One school of thought in our office is that we should make lots of small transactions. Another is that we should have fewer, larger transactions to minimise network "chat", perhaps running as described here.
Small transactions would be simpler to implement. They would involve a bit more network traffic (perhaps insignificant given the time per item). They could also be advantageous in the event of a failure to create an item.
Performance is our top priority, development cost a close second. This post suggests that either is OK in principle. Which/how do I choose?
Our CDN will serve up images of properties in New Zealand. We will pre-populate the CDN with six images of each property we think is likely to be requested. The different images are used by various pages in our website.

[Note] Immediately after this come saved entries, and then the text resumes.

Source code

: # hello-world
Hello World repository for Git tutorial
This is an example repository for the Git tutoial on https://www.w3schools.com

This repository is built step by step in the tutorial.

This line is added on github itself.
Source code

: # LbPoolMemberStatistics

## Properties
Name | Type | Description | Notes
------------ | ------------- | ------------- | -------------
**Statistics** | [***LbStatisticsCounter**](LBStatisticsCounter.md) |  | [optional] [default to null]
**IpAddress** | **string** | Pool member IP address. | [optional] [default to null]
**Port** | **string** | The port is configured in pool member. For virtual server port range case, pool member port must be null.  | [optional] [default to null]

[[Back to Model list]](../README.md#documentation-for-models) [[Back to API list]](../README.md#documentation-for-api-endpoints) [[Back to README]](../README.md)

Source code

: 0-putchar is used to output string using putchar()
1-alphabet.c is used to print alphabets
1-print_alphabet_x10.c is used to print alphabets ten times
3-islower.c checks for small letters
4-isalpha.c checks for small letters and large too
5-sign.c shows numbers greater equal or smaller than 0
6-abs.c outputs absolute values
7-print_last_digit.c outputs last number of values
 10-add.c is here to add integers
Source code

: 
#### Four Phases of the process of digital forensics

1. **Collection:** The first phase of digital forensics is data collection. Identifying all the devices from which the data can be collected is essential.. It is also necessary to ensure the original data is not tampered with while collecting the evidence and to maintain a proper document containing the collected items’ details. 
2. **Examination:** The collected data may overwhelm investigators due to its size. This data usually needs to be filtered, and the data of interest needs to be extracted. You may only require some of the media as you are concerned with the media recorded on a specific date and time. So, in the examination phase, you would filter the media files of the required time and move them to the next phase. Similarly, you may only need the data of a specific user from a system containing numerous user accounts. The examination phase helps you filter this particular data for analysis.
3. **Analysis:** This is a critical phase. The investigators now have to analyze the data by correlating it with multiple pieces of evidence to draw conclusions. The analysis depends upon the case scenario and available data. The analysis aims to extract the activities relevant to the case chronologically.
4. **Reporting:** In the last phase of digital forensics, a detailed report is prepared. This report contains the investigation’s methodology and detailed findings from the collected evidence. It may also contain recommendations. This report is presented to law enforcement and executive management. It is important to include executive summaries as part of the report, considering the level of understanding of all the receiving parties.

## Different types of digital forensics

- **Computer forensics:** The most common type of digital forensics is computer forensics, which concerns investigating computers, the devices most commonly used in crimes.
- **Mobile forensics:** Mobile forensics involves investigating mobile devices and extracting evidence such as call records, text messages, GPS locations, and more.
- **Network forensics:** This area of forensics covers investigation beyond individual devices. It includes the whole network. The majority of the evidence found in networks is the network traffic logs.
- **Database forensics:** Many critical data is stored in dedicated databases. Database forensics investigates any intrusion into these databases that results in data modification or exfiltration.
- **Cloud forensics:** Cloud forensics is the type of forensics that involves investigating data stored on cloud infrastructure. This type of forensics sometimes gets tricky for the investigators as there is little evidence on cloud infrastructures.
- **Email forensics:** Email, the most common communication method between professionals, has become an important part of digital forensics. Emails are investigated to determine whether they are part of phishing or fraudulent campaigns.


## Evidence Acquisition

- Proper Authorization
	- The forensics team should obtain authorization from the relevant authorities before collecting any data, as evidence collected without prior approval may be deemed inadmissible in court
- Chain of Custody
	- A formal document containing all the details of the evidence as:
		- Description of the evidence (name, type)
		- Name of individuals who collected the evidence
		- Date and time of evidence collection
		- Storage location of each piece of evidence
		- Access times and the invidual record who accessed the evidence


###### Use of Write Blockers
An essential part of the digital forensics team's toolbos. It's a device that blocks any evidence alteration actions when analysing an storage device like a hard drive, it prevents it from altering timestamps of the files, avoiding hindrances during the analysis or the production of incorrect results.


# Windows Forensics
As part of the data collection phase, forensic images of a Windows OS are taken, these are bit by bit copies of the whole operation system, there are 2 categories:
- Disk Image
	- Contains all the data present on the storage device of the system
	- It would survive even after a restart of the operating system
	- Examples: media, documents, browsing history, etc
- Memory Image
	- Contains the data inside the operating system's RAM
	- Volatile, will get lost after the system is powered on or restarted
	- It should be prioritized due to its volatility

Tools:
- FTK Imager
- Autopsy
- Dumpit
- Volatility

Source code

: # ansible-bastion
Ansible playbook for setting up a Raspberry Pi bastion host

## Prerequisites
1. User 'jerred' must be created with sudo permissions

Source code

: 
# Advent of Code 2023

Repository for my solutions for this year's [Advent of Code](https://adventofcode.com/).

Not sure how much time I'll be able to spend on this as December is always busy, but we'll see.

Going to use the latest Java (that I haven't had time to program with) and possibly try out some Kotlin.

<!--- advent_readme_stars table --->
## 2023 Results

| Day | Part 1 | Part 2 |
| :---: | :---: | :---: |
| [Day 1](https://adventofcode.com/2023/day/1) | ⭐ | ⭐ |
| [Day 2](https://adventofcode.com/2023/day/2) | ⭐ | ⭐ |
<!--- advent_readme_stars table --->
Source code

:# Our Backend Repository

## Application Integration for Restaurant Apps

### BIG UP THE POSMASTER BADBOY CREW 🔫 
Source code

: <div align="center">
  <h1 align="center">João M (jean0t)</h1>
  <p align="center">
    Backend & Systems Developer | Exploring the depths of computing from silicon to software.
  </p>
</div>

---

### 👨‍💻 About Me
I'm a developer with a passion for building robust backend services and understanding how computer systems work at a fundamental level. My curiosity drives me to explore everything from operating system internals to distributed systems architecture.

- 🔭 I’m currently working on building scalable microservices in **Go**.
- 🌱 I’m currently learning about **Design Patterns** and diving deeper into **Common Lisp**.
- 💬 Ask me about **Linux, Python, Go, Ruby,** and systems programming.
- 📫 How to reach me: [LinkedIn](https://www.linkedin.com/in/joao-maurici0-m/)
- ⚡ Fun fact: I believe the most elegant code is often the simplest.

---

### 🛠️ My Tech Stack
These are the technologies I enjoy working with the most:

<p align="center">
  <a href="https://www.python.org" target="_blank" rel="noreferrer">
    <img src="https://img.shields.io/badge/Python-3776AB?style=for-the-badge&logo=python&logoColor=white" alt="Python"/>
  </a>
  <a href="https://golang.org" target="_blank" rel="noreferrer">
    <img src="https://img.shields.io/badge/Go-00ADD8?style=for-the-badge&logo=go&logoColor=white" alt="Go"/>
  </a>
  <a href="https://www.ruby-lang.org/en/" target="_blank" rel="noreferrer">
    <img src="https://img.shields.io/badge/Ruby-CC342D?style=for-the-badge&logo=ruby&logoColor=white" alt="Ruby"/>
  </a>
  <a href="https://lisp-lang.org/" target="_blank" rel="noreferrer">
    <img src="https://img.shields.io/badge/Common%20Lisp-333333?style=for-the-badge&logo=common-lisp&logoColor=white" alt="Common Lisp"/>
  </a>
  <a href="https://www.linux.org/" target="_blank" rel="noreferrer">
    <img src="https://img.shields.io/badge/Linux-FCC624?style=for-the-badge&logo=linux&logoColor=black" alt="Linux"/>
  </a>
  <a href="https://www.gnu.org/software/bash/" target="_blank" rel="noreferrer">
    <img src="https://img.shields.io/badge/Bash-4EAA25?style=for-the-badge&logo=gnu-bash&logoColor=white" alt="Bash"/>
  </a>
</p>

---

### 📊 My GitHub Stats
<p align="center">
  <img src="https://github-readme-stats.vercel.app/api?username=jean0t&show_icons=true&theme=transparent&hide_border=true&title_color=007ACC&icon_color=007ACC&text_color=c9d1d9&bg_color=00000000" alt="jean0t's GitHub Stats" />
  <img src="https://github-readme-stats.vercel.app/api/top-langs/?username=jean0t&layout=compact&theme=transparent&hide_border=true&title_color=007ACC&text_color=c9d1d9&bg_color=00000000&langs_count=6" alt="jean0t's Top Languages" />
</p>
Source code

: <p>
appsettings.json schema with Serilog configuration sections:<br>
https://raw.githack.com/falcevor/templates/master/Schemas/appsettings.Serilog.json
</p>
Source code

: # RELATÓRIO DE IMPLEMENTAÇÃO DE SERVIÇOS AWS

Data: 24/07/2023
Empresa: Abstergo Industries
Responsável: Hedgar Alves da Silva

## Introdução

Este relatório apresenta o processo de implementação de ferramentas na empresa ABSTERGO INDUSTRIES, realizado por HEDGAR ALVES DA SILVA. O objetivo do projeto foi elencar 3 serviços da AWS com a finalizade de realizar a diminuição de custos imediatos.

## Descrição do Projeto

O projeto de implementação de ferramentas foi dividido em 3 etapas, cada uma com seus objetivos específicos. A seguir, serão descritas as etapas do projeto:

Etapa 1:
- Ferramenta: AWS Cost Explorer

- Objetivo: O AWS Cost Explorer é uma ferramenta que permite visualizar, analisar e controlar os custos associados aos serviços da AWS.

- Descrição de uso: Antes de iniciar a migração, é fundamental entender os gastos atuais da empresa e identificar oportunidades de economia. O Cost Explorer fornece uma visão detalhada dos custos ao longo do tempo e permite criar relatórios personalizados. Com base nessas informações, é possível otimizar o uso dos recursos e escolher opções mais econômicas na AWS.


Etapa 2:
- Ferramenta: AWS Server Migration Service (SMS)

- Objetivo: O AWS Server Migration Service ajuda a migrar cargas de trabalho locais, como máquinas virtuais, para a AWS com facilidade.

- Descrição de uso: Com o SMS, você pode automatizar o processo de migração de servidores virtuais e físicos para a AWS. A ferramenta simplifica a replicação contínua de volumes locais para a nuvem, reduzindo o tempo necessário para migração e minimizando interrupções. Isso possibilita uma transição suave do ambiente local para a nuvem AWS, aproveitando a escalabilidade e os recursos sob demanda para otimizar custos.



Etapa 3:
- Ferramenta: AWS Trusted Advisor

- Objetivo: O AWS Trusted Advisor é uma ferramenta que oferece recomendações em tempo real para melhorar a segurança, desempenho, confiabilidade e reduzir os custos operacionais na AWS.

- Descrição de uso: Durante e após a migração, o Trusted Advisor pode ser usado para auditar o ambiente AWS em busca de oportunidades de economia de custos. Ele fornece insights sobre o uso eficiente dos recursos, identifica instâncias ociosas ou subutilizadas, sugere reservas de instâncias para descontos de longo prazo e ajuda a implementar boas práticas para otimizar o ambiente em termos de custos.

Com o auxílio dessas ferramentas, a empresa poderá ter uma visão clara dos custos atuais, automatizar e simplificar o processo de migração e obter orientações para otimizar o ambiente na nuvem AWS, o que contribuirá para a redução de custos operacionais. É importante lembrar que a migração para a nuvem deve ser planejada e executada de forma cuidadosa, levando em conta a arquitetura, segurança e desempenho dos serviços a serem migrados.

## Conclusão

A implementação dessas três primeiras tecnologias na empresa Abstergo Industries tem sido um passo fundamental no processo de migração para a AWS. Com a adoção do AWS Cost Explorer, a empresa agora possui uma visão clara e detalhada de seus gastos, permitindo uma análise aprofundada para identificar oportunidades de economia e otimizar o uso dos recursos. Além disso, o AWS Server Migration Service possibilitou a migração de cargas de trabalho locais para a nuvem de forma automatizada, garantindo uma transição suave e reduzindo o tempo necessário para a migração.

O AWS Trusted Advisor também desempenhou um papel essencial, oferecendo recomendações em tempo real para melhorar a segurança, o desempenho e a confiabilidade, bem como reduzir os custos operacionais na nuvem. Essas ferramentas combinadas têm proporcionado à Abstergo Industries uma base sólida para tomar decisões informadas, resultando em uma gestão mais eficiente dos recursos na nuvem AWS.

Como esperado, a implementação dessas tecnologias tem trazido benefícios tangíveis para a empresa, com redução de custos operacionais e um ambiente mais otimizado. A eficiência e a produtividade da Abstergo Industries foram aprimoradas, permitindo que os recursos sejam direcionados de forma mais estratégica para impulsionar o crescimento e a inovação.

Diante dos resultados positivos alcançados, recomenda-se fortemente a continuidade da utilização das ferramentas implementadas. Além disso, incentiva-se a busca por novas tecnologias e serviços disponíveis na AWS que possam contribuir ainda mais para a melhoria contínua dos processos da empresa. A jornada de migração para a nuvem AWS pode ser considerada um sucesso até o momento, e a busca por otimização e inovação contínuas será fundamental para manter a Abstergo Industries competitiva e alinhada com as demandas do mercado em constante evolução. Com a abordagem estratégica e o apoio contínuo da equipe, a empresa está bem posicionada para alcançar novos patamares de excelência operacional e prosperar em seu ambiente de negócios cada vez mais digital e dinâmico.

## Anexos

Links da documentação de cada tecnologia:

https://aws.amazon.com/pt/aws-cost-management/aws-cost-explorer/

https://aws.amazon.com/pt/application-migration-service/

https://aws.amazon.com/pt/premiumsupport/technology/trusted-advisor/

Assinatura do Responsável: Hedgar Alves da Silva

The image generation process looks like this:
for each property {
call remote 3rd-party API to find property details;
for each type of image required {
call remote 3rd-party API to get image;
}
}
The remote API calls each take between 1 and 2 seconds. The remote API is on the opposite side of the planet to our users and our servers. The stuff that happens locally is in the millisecond range. I'm using C# async
where possible.
If somebody requests an image that isn't already cached in the CDN, it generally comes back in two or three seconds, which is acceptable. We load it with AJAX too, so the user isn't kept waiting.